TASK ITEM: Please give the lines below again exactly as they stand, from the one that contains "ANIMATIA si ANIMATORUL" up to and including the one that contains "k op zaterdag", leaving all pictures out.

━━━ STORED DATA ━━━

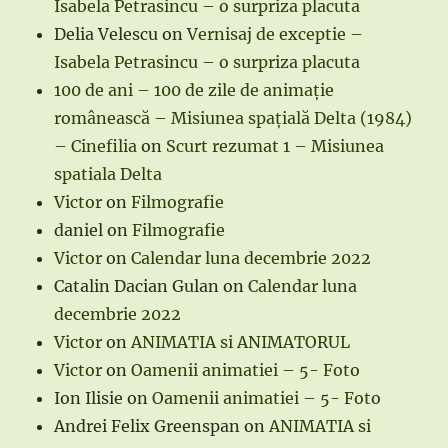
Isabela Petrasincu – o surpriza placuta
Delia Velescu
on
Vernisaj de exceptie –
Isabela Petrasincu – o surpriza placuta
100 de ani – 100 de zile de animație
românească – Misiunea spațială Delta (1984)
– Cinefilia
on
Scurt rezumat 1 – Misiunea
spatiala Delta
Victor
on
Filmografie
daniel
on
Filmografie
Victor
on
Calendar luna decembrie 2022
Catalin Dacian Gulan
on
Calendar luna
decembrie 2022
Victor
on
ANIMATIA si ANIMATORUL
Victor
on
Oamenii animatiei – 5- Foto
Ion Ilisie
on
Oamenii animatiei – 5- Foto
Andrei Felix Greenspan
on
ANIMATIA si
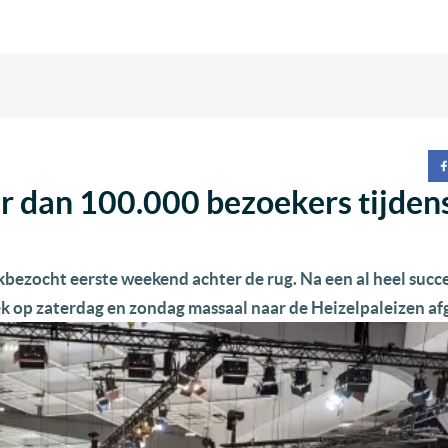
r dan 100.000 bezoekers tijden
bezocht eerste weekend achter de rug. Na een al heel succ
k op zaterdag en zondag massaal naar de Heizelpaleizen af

━━━
━━━ STORED DATA ━━━

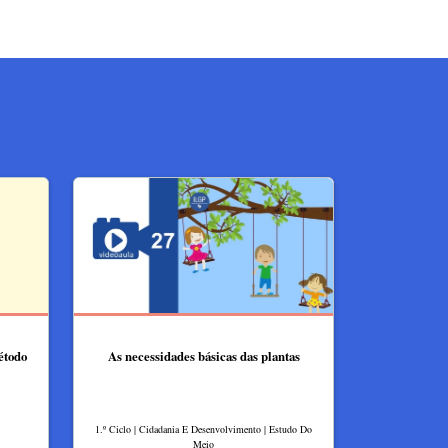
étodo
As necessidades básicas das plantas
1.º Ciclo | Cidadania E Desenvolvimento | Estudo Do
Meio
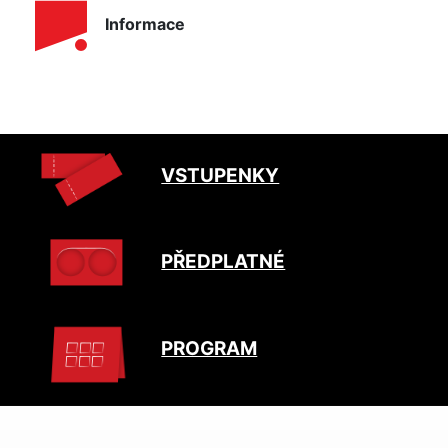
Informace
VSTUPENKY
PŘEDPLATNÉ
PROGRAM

━━━
━━━ STORED DATA ━━━

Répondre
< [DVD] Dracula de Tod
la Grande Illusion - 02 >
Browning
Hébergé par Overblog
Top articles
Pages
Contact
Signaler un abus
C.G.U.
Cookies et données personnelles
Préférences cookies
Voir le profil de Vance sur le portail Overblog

━━━

COMPLETED TASK:
ANIMATIA si ANIMATORUL
Victor
on
Oamenii animatiei – 5- Foto
Ion Ilisie
on
Oamenii animatiei – 5- Foto
Andrei Felix Greenspan
on
ANIMATIA si
r dan 100.000 bezoekers tijden
bezocht eerste weekend achter de rug. Na een al heel succ
k op zaterdag en zondag massaal naar de Heizelpaleizen af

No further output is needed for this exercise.